▶ **REQUIRED TASKS**
• a. According to the Morning Musume Otomegumi article, what was the group formed to do?
• b. Extend the Morning Musume Otomegumi article from its final sentence.

▶ **TEXT BLOCK**

———

- Morning Musume Otomegumi, 2004. Top row (L to R): Makoto Ogawa, Sayumi Michishige, Reina Tanaka, Kaori Iida Bottom row (L to R): Nozomi Tsuji, Miki Fujimoto, Rika Ishikawa

Background information
- Origin: Tokyo, Honshū, Japan
- Genres: J-pop
- Years active: 2003–2004
- Labels: Zetima
- Spinoff of: Morning Musume;
- Past members: Kaori Iida; Rika Ishikawa; Nozomi Tsuji; Makoto Ogawa; Miki Fujimoto; Sayumi Michishige; Reina Tanaka;
- Website: www.helloproject.com

= Morning Musume Otomegumi =

Japanese pop group

Morning Musume Otomegumi (モーニング娘｡おとめ組) was one of the subgroups that the Japanese pop group Morning Musume was divided into in 2003. Its counterpart was Morning Musume Sakuragumi. The purpose of Morning Musume Otomegumi was to perform in small towns with low-capacity venues. The group represented modern young women. Like their counterpart, they released two singles before entering indefinite hiatus.

———

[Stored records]

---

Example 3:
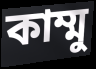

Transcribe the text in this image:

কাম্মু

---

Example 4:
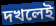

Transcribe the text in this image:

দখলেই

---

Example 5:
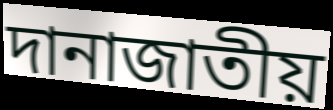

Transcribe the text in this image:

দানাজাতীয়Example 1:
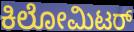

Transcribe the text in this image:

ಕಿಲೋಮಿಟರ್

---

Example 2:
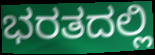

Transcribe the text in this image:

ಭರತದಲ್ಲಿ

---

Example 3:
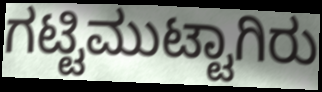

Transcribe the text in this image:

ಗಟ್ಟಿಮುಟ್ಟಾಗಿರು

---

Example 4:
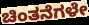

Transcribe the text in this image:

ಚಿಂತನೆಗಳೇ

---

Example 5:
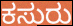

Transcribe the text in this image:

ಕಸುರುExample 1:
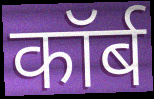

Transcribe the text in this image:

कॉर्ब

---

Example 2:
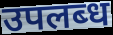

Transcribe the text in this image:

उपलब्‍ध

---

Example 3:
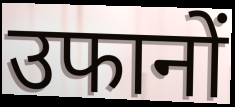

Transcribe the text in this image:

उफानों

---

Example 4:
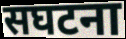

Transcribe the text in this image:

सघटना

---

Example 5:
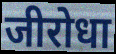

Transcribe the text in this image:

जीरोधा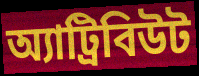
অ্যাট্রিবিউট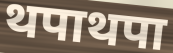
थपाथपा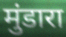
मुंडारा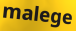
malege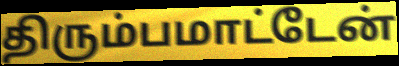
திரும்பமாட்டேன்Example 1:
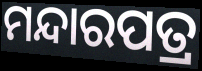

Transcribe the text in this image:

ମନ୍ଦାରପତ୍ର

———

▶ **EXERCISE ANSWERS**
• a. To perform in small towns with low-capacity venues.

• b.
==History==
Otomegumi was originally announced in January 2003, when producer Tsunku decided to split Morning Musume into two groups. Due to the large number of girls, meaning performances could only take place in large venues, and high demand for performances, the girls were split in half to allow the group to perform in more arenas and in smaller towns. Out of the fifteen girls, seven were put into Otomegumi, the other eight into Sakuragumi. The girls' theme was representing "modern Japanese youth". Kaori Iida, the oldest of the girls and a founding member of Morning Musume, was chosen to be leader. Otomegumi's first single, "Ai no Sono (Touch My Heart!)" was released on September 18, 2003, the same day as Sakuragumi's debut single. The single reached a peak of #3 on the weekly Oricon chart, losing out to Sakuragumi by a single place. The girls' first tour, "Morning Musume Otomegumi Hatsukōen: Otome Chick" began on November 24.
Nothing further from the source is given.